Okuma Metni

4 Eylül 2010 Cumartesi

2010 Yılının Geleneksel domatesleri




Bu sene, 2009'da aklıma koyduğumu yaptım: 1- Hiç F1 tohum kullanmadım domateslerde, kullanmayı planladığım domates tohumlarının verimini bilemediğim halde 2- Hiç bir kimyasal veya zehir kullanmadım, sadece Organik mücadele yöntemlerini tercih edip kullandım. 3- Bir adedi geleneksel Kayseri Pembe domatesi olmak üzere, diğerleri Amerikadan getirttiğim geleneksel(heirloom)+sertifiye organik tohumları kullandım.

6 çeşit domates tohumu getirtmiştim yurt dışından: 1- Black Krim(Siyah domates) 2- Mexican midget(Çok lezzetli Çeri domates) 3- Aunt Ruby's Green(İri Yeşil domates, hayatına yeşil başlayıp, yeşi bitiriyor, çok lezzetli) 4- Dr. Wyche's Yellow (sarı domates, iri) 5- Cherokee Purple (Dolgun, 300-350 gr'lık meyveleri ve çok ince bir kabuğu olan lezzetli Mor domates) 6- Tony Martino's Roma (salça yapımında kullanılan küçük boyda lezzetli bir etli domates .

İkinci resim üstten alta: Dr Wyche's Yellow, Cherokee Purple, Kayseri Pembesi, Tony Martino's Roma.

Bahçem 35 adet domates fidesine müsait olduğundan, yetecek kadar fide(yaklaşık 2-2.5 misli) yetiştirdim.

Fide yetiştirmek çok dertli: Hayli zor büyüdüler, hayli nazlı olduklarını söyleyebilirim. Geçen sene, sadece Kayseri pembesi için uğraşıp başarılı olamamıştım, iki denemeyi çökerten'e teslim etmiştim, bu üçüncü denememde hepsi zorladı beni, yurt dışından getirttiğim tohumlar da dahil.

Dişarıya alma zamanı geldiğinde, 3 hafta süren bir rüzgar karşıladı onları. Tam 3 hafta, solmadan durdular ama 1 santim dahi büyümediler.

Sonra, yine nazlı, derken, önce çiçek, sonra döl. Yoğun bir meyve döktüler, daha sonrasında üzerlerinde yine yoğun döl ve çiçek var iken kuruma(yaprak ve çiçek).. Neyse ki kuruma, mevcut iri meyveleri etkilemedi, ama yeni çiçek maalesef olamadı, 1 ay devamlı kurudular..

Metni İnceleyelim
1: Domates yazısına göre fideler dışarı alındığında karşılaştıkları rüzgâr ne kadar sürdü?
2: Domates yazısında yurt dışından getirtildiği belirtilen domates çeşitlerinin tamamını sıralayın.

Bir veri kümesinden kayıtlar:

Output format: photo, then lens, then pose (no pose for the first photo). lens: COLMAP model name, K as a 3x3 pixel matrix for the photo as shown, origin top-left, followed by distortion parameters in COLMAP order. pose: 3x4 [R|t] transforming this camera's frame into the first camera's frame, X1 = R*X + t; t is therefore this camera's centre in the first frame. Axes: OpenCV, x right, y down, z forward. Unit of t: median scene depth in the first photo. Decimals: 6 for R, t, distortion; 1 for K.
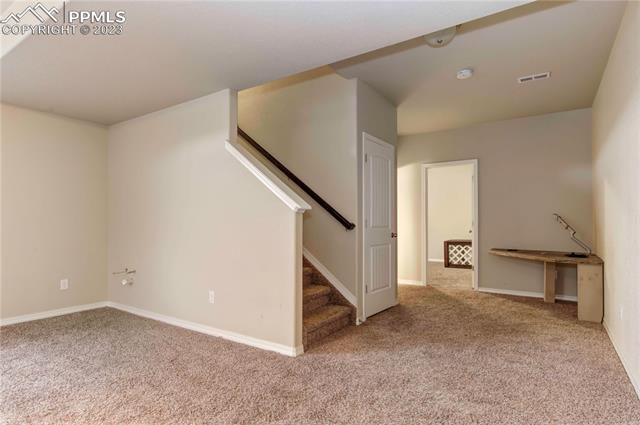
lens RADIAL K [[345.4, 0, 323.4], [0, 345.4, 217.0], [0, 0, 1]] dist [-0.005168, -0.000863]
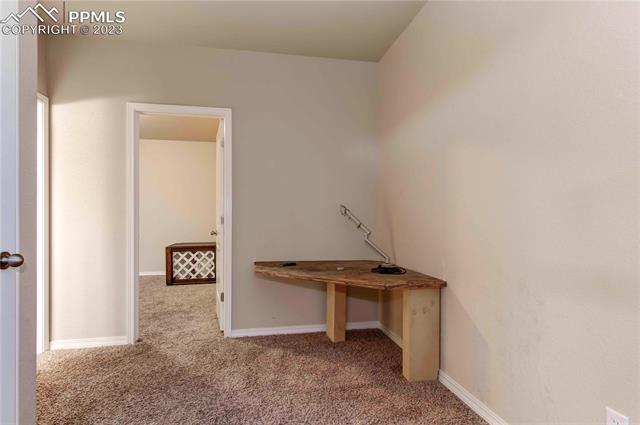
lens RADIAL K [[345.4, 0, 323.2], [0, 345.4, 218.8], [0, 0, 1]] dist [-0.005168, -0.000863]
pose [[0.710923, -0.000776, 0.703270, 0.103888], [-0.010200, 0.999883, 0.011415, 0.005491], [-0.703196, -0.015288, 0.710831, 0.335071]]
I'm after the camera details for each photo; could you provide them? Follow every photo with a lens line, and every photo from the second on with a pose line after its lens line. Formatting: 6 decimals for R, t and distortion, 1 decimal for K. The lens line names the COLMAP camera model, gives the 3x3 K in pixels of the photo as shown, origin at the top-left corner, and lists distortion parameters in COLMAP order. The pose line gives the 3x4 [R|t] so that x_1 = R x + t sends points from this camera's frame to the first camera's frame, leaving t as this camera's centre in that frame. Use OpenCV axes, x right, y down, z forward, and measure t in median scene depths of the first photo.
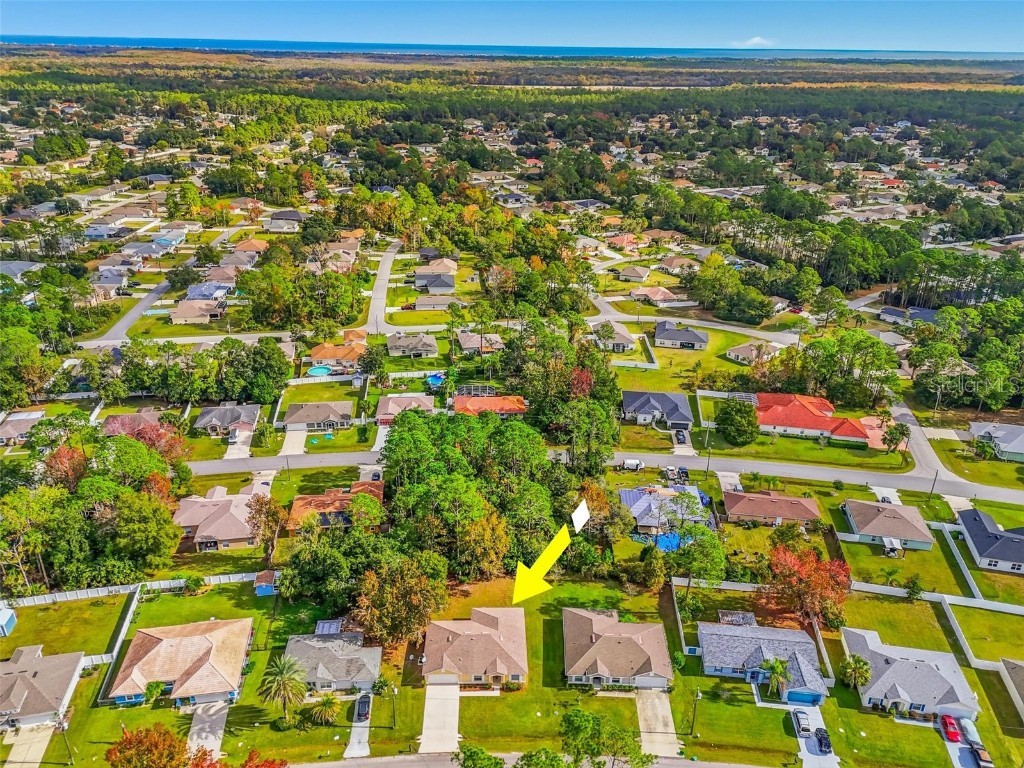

Görevlere Göre Cevaplar
1: Rüzgâr 3 hafta sürdü.

2: Black Krim, Mexican midget, Aunt Ruby's Green, Dr. Wyche's Yellow, Cherokee Purple, Tony Martino's Roma